##### ENTRIES SHOWN #####
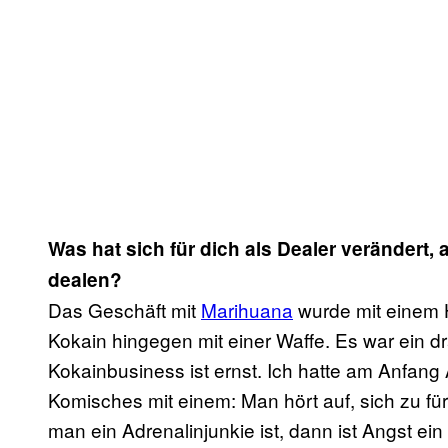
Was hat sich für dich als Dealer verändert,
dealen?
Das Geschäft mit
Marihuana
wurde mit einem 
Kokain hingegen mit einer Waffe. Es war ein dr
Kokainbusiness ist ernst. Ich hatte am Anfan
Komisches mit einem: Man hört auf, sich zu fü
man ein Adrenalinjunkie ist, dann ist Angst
#####
##### ENTRIES SHOWN #####
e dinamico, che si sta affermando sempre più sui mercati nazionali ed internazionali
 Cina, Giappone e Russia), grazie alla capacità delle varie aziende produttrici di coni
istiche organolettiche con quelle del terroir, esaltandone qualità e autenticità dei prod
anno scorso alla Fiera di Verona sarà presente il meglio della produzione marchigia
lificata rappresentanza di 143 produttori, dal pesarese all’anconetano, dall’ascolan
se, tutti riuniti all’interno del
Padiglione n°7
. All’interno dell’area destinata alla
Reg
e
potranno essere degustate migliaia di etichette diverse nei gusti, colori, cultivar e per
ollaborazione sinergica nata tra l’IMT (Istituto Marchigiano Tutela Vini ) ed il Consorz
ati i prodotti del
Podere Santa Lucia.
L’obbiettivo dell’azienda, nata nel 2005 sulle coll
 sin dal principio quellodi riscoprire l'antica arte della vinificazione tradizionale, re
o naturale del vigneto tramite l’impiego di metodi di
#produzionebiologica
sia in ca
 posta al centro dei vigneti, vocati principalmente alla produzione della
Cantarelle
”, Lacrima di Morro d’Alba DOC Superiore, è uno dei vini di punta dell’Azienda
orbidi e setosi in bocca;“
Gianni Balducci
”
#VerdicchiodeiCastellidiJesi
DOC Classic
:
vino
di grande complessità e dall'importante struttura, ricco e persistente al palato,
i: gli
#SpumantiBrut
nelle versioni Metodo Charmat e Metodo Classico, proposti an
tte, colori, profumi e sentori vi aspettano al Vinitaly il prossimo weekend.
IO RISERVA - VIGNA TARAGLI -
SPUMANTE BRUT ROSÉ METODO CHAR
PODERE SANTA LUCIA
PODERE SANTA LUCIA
#####
##### ENTRIES SHOWN #####
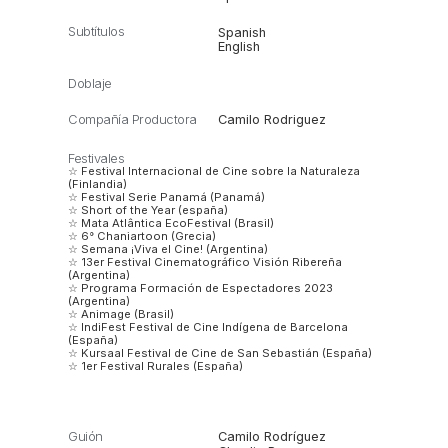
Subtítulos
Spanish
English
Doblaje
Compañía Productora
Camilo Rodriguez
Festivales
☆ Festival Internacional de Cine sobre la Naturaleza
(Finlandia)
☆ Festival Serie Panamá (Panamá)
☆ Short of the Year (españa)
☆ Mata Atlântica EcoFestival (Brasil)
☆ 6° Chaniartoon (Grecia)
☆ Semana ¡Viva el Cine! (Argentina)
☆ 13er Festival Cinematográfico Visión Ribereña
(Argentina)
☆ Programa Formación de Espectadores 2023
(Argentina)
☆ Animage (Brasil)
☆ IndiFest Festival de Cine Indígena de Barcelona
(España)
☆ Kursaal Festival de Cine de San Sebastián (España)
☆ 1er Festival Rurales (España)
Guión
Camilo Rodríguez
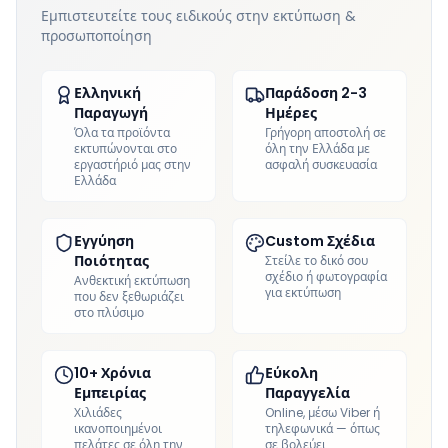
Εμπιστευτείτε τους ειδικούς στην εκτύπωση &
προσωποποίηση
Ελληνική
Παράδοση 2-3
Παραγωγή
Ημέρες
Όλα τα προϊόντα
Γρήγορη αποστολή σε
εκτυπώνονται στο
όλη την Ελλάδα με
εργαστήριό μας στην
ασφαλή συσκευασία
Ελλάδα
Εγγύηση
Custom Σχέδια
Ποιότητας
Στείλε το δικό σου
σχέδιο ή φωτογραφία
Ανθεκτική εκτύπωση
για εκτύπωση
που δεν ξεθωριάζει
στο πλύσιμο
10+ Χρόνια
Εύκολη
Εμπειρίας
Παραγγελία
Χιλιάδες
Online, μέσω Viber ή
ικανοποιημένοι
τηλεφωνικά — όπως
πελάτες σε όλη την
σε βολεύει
#####
YOUR GOAL: In the records, repeat the lines from the one containing "Was hat sich" through the one containing "man ein Adrenalinjunkie ist, dann ist Angst", including both of those lines.

WRITTEN ANSWER:
Was hat sich für dich als Dealer verändert,
dealen?
Das Geschäft mit
Marihuana
wurde mit einem 
Kokain hingegen mit einer Waffe. Es war ein dr
Kokainbusiness ist ernst. Ich hatte am Anfan
Komisches mit einem: Man hört auf, sich zu fü
man ein Adrenalinjunkie ist, dann ist Angst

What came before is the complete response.